Antes que Espinel, explicó estos mismos pensamientos Luis Gálvez de Montalvo, en uno de los sonetos que preceden á _La Galatea_, que dice así:

Mientras del yugo sarraceno anduvo Tu cuello preso, y tu cerviz domada, Y allí tu alma al de la fe amarrada Á más vigor, mayor firmeza tuvo. Gózase el cielo, mas la tierra estuvo Casi viuda sin ti, y desamparada De nuestras musas la real morada, Tristeza, llanto, soledad mantuvo.

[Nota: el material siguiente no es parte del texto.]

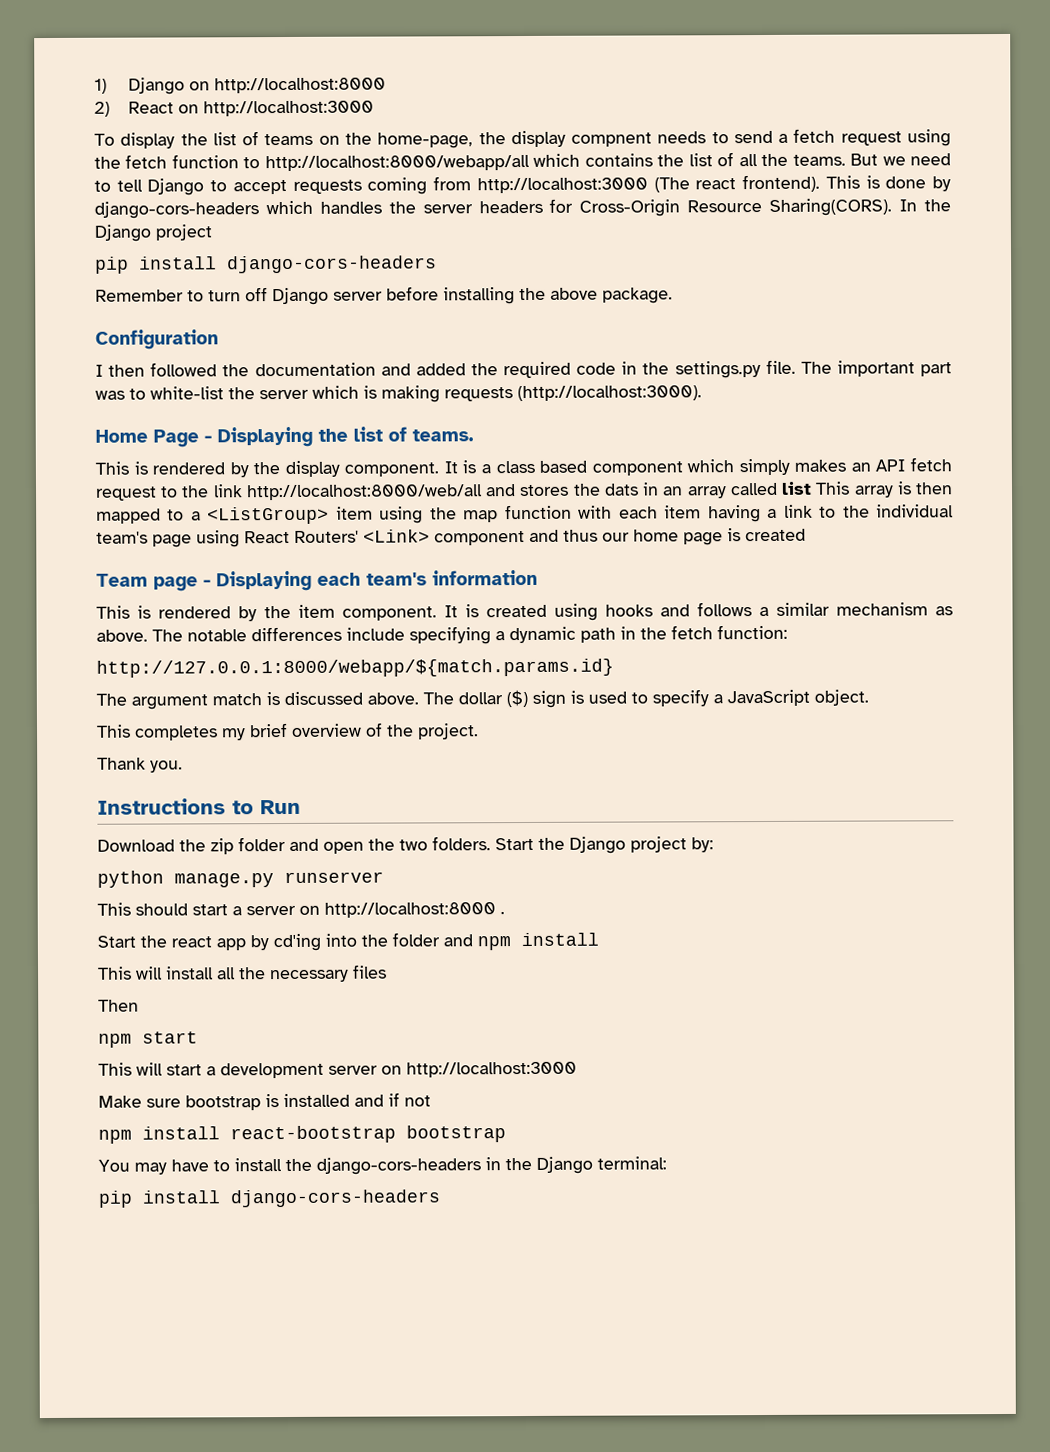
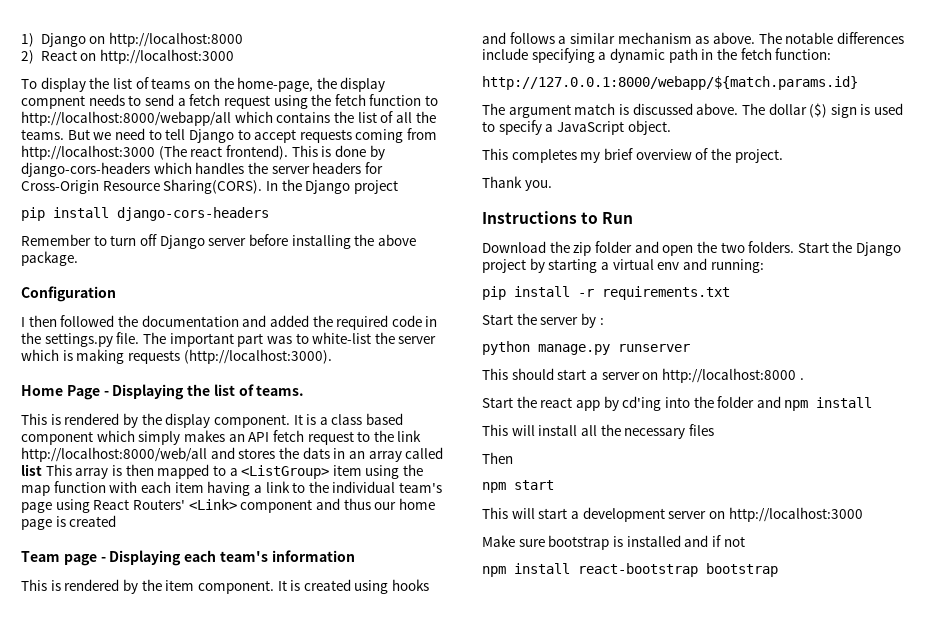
[691,837,714,853] by: -> [529,258,764,273] [482,286,730,300] [482,313,604,328] by starting a virtual env and running: // pip install -r requirements.txt // Start the server by :
[98,1156,667,1175] [98,1189,441,1208] // You may have to install the django-cors-headers in the Django terminal: // pip install django-cors-headers -> (778, 570) none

Pero después que diste al patrio suelo Tu alma sana, y tu garganta suelta Dentre las fuerzas bárbaras confusas, Descubre claro tu valor el cielo, Gózase el mundo en tu felice vuelta, Y cobra España las perdidas musas.

La conclusión de este soneto prueba que Miguel de Cervantes Saavedra, aun antes de ser cautivo, era ya tenido en España por uno de los más ilustres poetas de su tiempo.

13. Pero como el informe que se tiene por los oídos no suele ser el más exacto, quiso Cervantes sujetarse al riguroso examen que hacen los juicios de los lectores en vista de las obras. En el año 1584, publicó LOS SEIS LIBROS DE _La Galatea_, los cuales ofreció, como primicias de su ingenio, á Ascanio Colona, entonces abad de Santa Sofía, y después presbítero cardenal, con el título de la Santa Cruz de Jerusalén. Don Luis de Vargas Manrique celebró esta obra de Cervantes con un soneto, que por ser mucho mejor que los que suelen hacerse, le pondré aquí:

Hicieron muestra en Vos de su grandeza, Gran Cervantes, los dioses soberanos: Y, cual primera, dones inmortales Sin tasa os repartió Naturaleza. Jove su rayo os dió, que es la viveza De palabras que mueven pedernales. Diana, el exceder á los mortales En cantidad de estilo con presteza. Mercurio, las historias marañadas. Marte, el fuerte vigor que el brazo os mueve. Cupido y Venus, todos sus amores. Apolo, las canciones concertadas. Su ciencia las hermanas todas nueve, y al fin, el dios silvestre, sus pastores.